最初は10年ほど前でしょうか、ピアノの演奏会で、プログラムの中にひっそりと加えられていて知りました。
そのときは演奏会に彩りを添えるマイナー曲という印象でしたが、その後、モンポウの名前をよく聞くようになります。僕にとってモンポウは、まるで70年代のサティのように、急に目の前にあらわれた作曲家でした。
本作はそのモンポウのSACD。収録されているのは「沈黙の音楽」(Música Callada)という1959年、1962年、1965年、1967年に出版された4冊のピアノ曲集です。
演奏が、現代音楽では右にでるものがいない高橋悠治というのも魅力的です。使用楽器はベーゼンドルファー。DSDレコーディングで、5.0chマルチチャンネルも収録です。
モンポウの寡黙な音楽
この「沈黙の音楽」は、先に書いたサティのような、単純で不思議な音響空間をかもしだします。
でもモンポウの音楽はサティよりも抽象的です。むしろウェーベルンの音楽に近いと思いました。それくらい寡黙な音楽です。1曲1曲が「小宇宙」とも言えるでしょうか。
とはいえ、耳を凝らせば、メロディのようなラインもあります。
どれも短い旋律ですが、モンポウの故郷であるカタルーニャ民謡の影響もみられるそうです。
広がり、漂い、消えていくピアノの音
モンポウのこの音楽(音響)ならば、やはりサラウンドで聴きたいところでしょう。

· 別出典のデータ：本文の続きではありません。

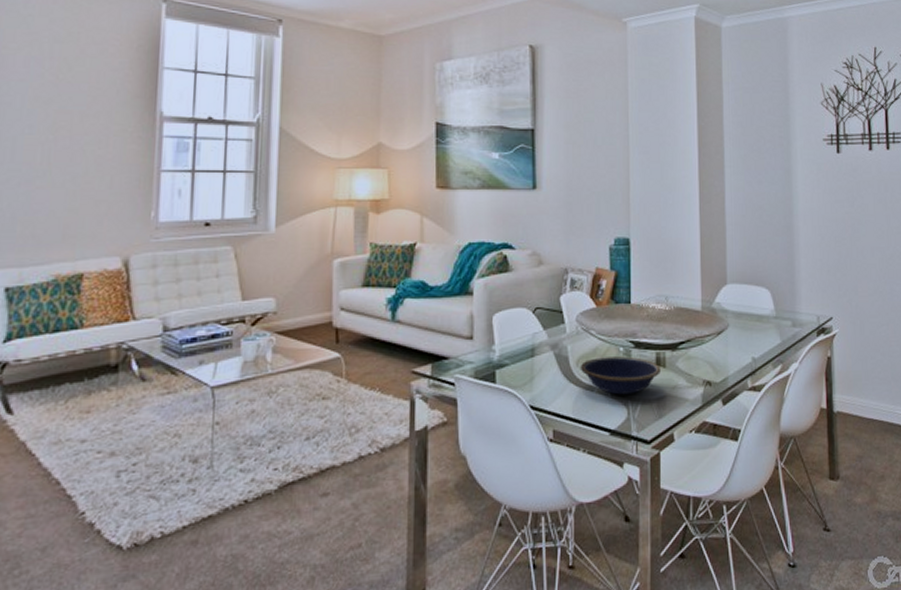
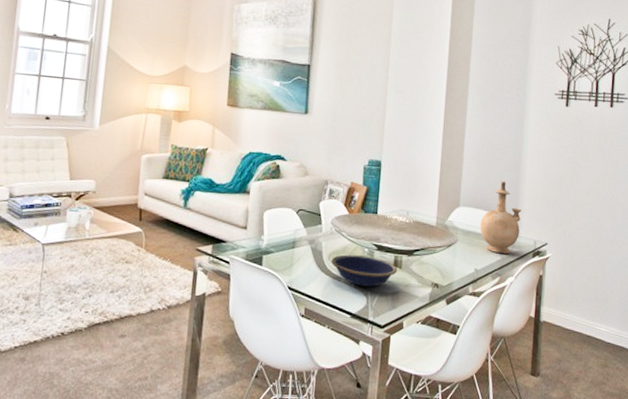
vase: none [753,248,800,336] -> present [480,181,522,254]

僕もマルチチャンネルがあるから、このSACDを買ったわけです。
果たして、サラウンドではモンポウの音楽が、豊かに広がります。
ピアノはもちろん前方に位置しますが、弾き出された音が、リスニングルームに、広がり、漂い、消えていきます。サラウンドのほうが、モンポウの音楽と、身体で触れている気がしました。
「沈黙の音楽」は、ときには全4冊(28曲)を聴き通さなくてもいい、2冊づつ聴いていくのもアリかな、と思います。お気に入りの服のように、長い付き合いで、身につけていきたい音楽ですから。